L’épidémie de Mpox touche majoritairement les jeunes. La moyenne d’âge des patients est de 24 ans chez les cas confirmés et suspects, selon les observations du Centre Opérationnel d’Urgence de Santé Publique (COUSP). « La transmission se fait principalement par les rapports sexuels, et ce sont les jeunes qui sont les plus actifs sexuellement.
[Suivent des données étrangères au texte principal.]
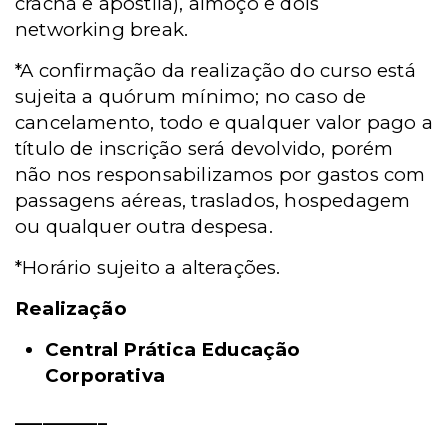
crachá e apostila), almoço e dois
networking break.
*A confirmação da realização do curso está
sujeita a quórum mínimo; no caso de
cancelamento, todo e qualquer valor pago a
título de inscrição será devolvido, porém
não nos responsabilizamos por gastos com
passagens aéreas, traslados, hospedagem
ou qualquer outra despesa.
*Horário sujeito a alterações.
Realização
Central Prática Educação
Corporativa
__________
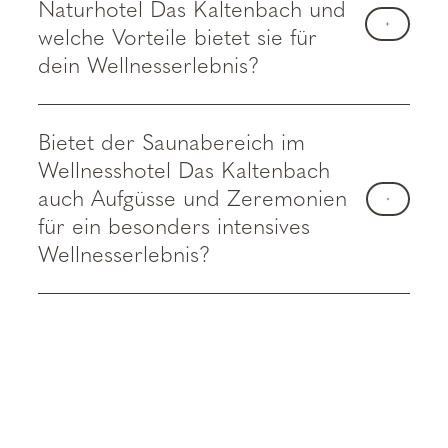
Naturhotel Das Kaltenbach und
welche Vorteile bietet sie für
dein Wellnesserlebnis?
Bietet der Saunabereich im
Wellnesshotel Das Kaltenbach
auch Aufgüsse und Zeremonien
für ein besonders intensives
Wellnesserlebnis?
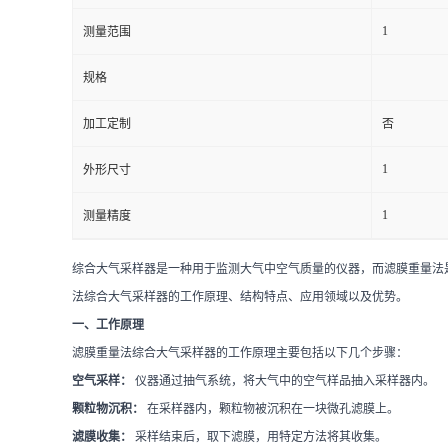
1
测量范围
留
规格
言
加工定制
否
1
外形尺寸
1
测量精度
综合大气采样器是一种用于监测大气中空气质量的仪器，而滤膜重量法
法综合大气采样器的工作原理、结构特点、应用领域以及优势。
一、工作原理
滤膜重量法综合大气采样器的工作原理主要包括以下几个步骤：
空气采样：
仪器通过抽气系统，将大气中的空气样品抽入采样器内。
颗粒物沉积：
在采样器内，颗粒物被沉积在一块微孔滤膜上。
滤膜收集：
采样结束后，取下滤膜，用特定方法将其收集。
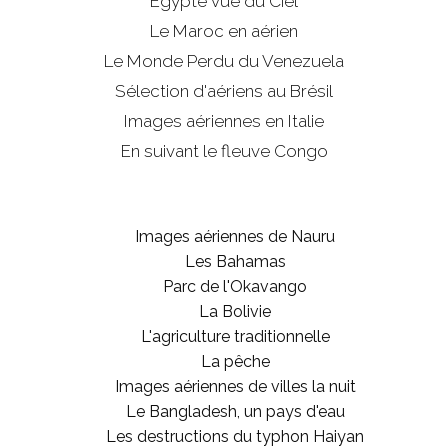
Egypte vue du Ciel
Le Maroc en aérien
Le Monde Perdu du Venezuela
Sélection d'aériens au Brésil
Images aériennes en Italie
En suivant le fleuve Congo
Images aériennes de Nauru
Les Bahamas
Parc de l'Okavango
La Bolivie
L'agriculture traditionnelle
La pêche
Images aériennes de villes la nuit
Le Bangladesh, un pays d'eau
Les destructions du typhon Haiyan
De plus, la population est majoritairement jeune », explique le professeur Mamy Randria, Incident Manager du COUSP, pour justifier cette forte incidence chez cette tranche d’âge.
Le responsable précise que des enfants et des adultes ont également été contaminés, le plus souvent par contact avec des personnes infectées.
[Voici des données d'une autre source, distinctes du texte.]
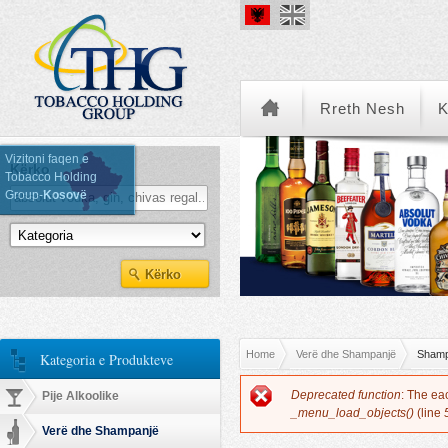
Rreth Nesh
K
Vizitoni faqen e
Kërko
Tobacco Holding
Group-
Kosovë
Kategoria e Produkteve
You are here
Home
Verë dhe Shampanjë
Shamp
Kategoria e Produkteve
Error message
Deprecated function
: The ea
Pije Alkoolike
_menu_load_objects()
(line
Verë dhe Shampanjë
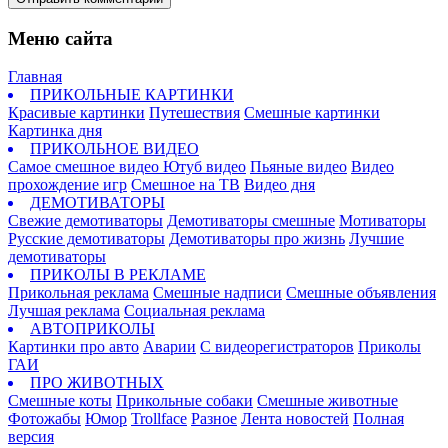
Меню сайта
Главная
ПРИКОЛЬНЫЕ КАРТИНКИ
Красивые картинки
Путешествия
Смешные картинки
Картинка дня
ПРИКОЛЬНОЕ ВИДЕО
Самое смешное видео
Ютуб видео
Пьяные видео
Видео
прохождение игр
Смешное на ТВ
Видео дня
ДЕМОТИВАТОРЫ
Свежие демотиваторы
Демотиваторы смешные
Мотиваторы
Русские демотиваторы
Демотиваторы про жизнь
Лучшие
демотиваторы
ПРИКОЛЫ В РЕКЛАМЕ
Прикольная реклама
Смешные надписи
Смешные объявления
Лучшая реклама
Социальная реклама
АВТОПРИКОЛЫ
Картинки про авто
Аварии
С видеорегистраторов
Приколы
ГАИ
ПРО ЖИВОТНЫХ
Смешные коты
Прикольные собаки
Смешные животные
Фотожабы
Юмор
Trollface
Разное
Лента новостей
Полная
версия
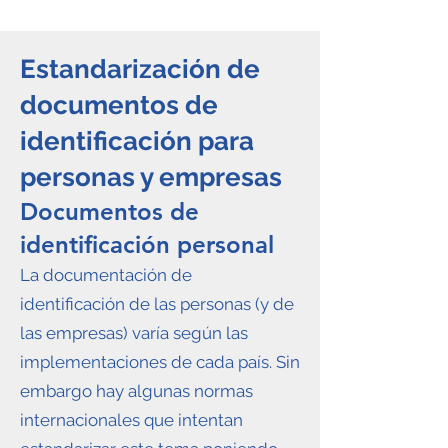
Estandarización de
documentos de
identificación para
personas y empresas
Documentos de
identificación personal
La documentación de
identificación de las personas (y de
las empresas) varía según las
implementaciones de cada país. Sin
embargo hay algunas normas
internacionales que intentan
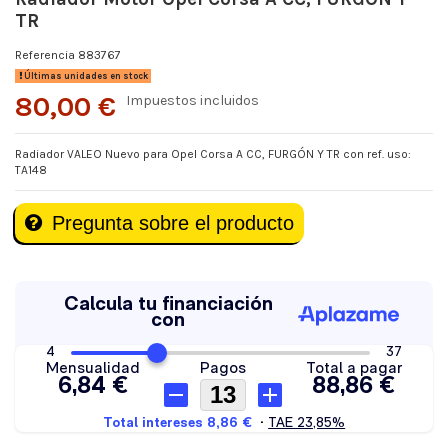
TR
Referencia
883767
Últimas unidades en stock
80,00 €
Impuestos incluidos
Radiador VALEO Nuevo para Opel Corsa A CC, FURGÓN Y TR con ref. uso:
TA148
Pregunta sobre el producto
À la date du 19 janvier, le nombre de cas confirmés dépasse la barre des cent. Cent onze personnes sont officiellement porteuses de la maladie, selon les statistiques journalières du COUSP. Ce jour-là, dix-sept nouveaux cas ont été enregistrés, dont dix à Mahajanga, quatre à Antananarivo, deux à Mahatsinjo et un à Toliara.
« Le Mpox est évitable. Il est essentiel de respecter les gestes barrières pour se protéger », rappelle le professeur Mamy Randria. Cependant, beaucoup négligent encore les gestes barrières.